Il professor Gianotti spiega come è nato lo studio: ”Dopo aver studiato le manifestazioni cutanee in pazienti affetti da COVID-19 dell’area milanese, ho riesaminato al microscopio le biopsie di malattie cutanee atipiche eseguite alla fine del 2019 in cui non era stato possibile effettuare una diagnosi ben precisa. Abbiamo cercato nel passato perché nei nostri lavori già pubblicati su riviste internazionali, abbiamo dimostrato che esistono, in questa pandemia, casi in cui l’unico segno di infezione da COVID-19 è quello di una patologia cutanea. Mi sono domandato se avessimo potuto trovare indizi della presenza della SARS-CoV-2 nella cute di pazienti con solo malattie della pelle prima dell’inizio della fase epidemica ufficialmente riconosciuta. La biopsia di una giovane donna, risalente a novembre 2019, ha mostrato la presenza di sequenze geniche dell’RNA del virus SARS-CoV-2, identificato tramite due tecniche differenti su tessuto cutaneo: immunoistochimica ed RNA-FISH. Metaforicamente abbiamo trovato “le impronte digitali” del COVID-19 nel tessuto cutaneo”.

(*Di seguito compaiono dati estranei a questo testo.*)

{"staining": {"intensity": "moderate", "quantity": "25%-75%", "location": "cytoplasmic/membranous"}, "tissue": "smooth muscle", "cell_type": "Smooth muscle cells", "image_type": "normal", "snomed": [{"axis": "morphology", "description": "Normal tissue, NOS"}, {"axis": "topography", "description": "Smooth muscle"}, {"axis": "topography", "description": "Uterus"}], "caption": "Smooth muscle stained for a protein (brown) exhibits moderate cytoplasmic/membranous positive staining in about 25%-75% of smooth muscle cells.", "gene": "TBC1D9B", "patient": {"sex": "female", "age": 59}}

Il gruppo di patologi ha collaborato con l’Istituto Europeo di Oncologia e con il Centro diagnostico italiano. Lo studio è stato invece pubblicato sul British Journal of dermatology, la rivista più rinomata in campo dermatologico e sulla base dei dati presenti in letteratura mondiale questo è il più antico riscontro della presenza del virus SARS-CoV-2 in un essere umano.
Giovanni Fellegara, responsabile del Laboratorio di Anatomia Patologica del Centro Diagnostico Italiano commenta: “Nel caso della giovane donna è stato possibile dimostrare mediante indagini immunoistochimiche la presenza di antigeni virali nelle ghiandole sudoripare”. Tale dato è stato poi confermato dal riscontro nelle stesse strutture di sequenze geniche dell’RNA virale identificato con la tecnica RNA-FISH effettuata presso l’Istituto Europeo di Oncologia.